You are viewing a plain text version of this content. The canonical link for it is here.
Posted to issues-all@impala.apache.org by "Joe McDonnell (JIRA)" <ji...@apache.org> on 2019/03/14 22:07:00 UTC

[jira] [Commented] (IMPALA-8109) Impala cannot read the gzip files bigger than 2 GB

    [ https://issues.apache.org/jira/browse/IMPALA-8109?page=com.atlassian.jira.plugin.system.issuetabpanels:comment-tabpanel&focusedCommentId=16793105#comment-16793105 ] 

Joe McDonnell commented on IMPALA-8109:
---------------------------------------

I have a theory about this:

In Impala 2.10, we modified the file handle cache to improve performance for Parquet ( IMPALA-4623 ). If using a file handle from the cache, the code does not know that it is at the right location, so it must do an extra hdfsSeek() call in DiskIoMgr::ScanRange::Read(). To know the absolute location in the file requires a calculation involving bytes_read_ and this is incorrect when bytes_read_ overflows. It is possible that the code prior to this might not be impacted by an overflow. The file handle cache was enabled by default in Impala 2.12, so that explains why CDH 5.15 shows this issue as it is based on Impala 2.12.

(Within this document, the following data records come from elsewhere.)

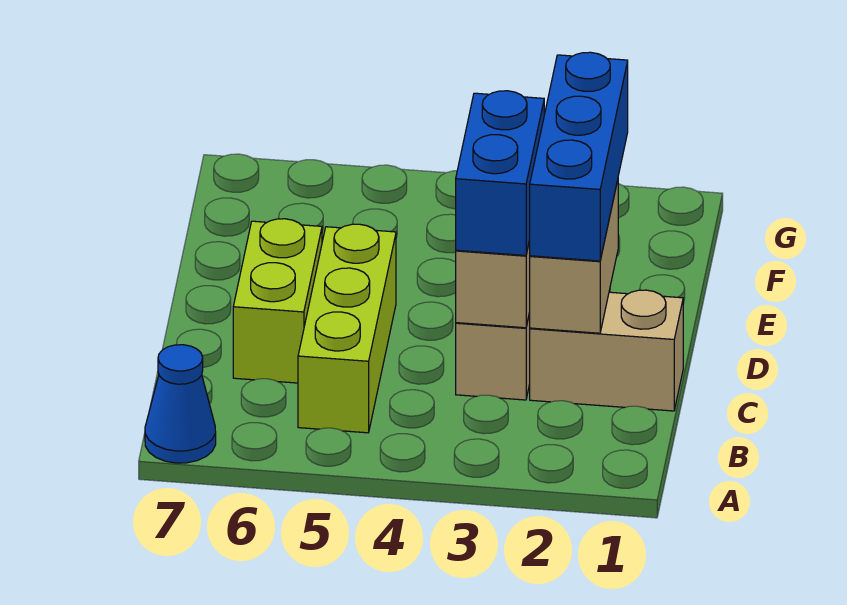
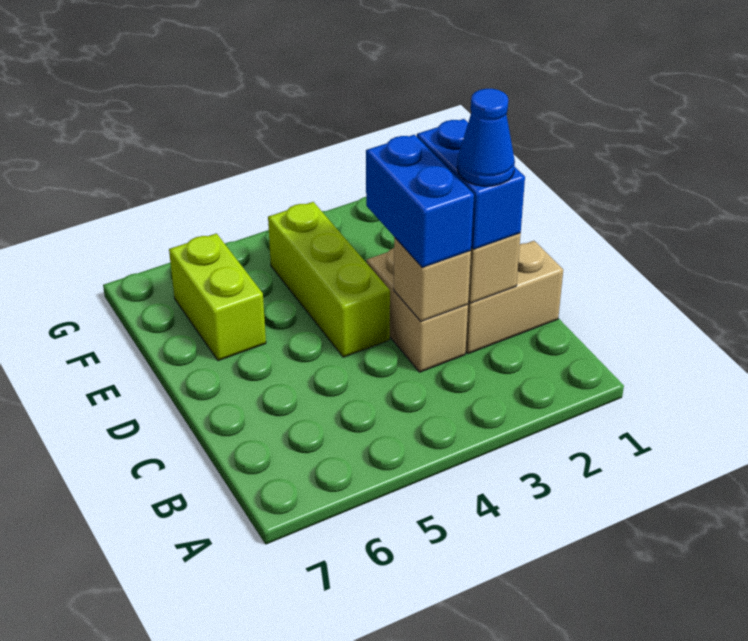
blue cone A7 level 1 -> blue cone C2 level 4
lime brick B5:D5 level 1 -> lime brick D4:F4 level 1
blue brick C2:E2 level 3 -> blue brick C2:D2 level 3
lime brick C6:D6 level 1 -> lime brick E6:F6 level 1

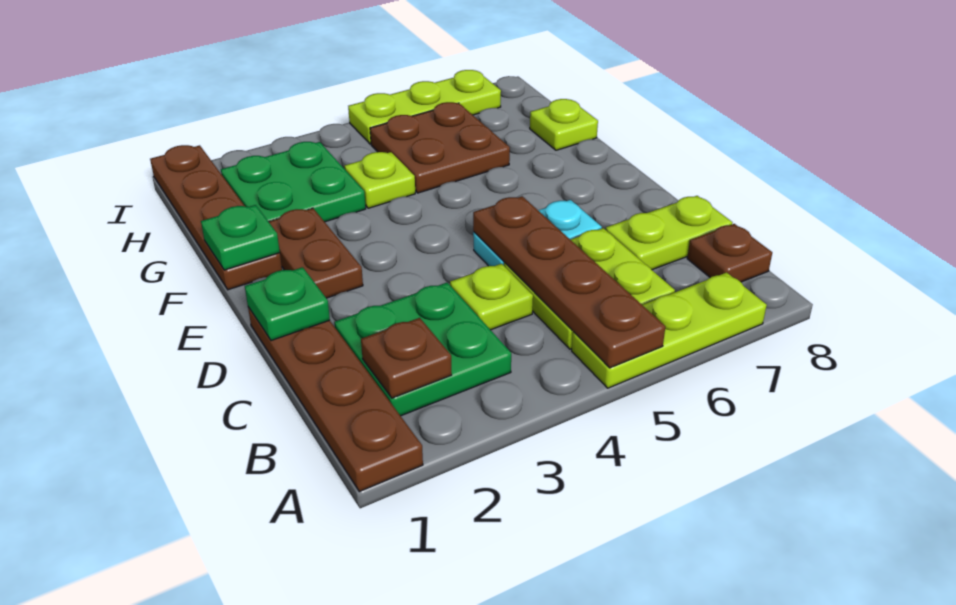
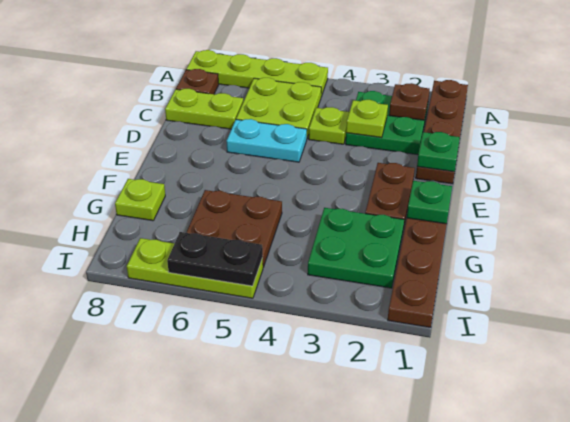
lime plate A5:A7 level 1 -> lime plate A5:A8 level 1
brown plate A5:D5 level 2 -> none
lime plate G4 level 1 -> lime plate C3 level 2
none -> black plate I5:I6 level 2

Some other environments have seen this issue. Changing bytes_read_ to an int64_t solves the problem. IMPALA-7543, which [~tarmstrong] mentioned earlier, now uses an int64_t for bytes read. So, this issue does not exist on master.

If my theory is correct, a workaround for your existing environment would be to turn off the file handle cache by setting max_cached_file_handles=0.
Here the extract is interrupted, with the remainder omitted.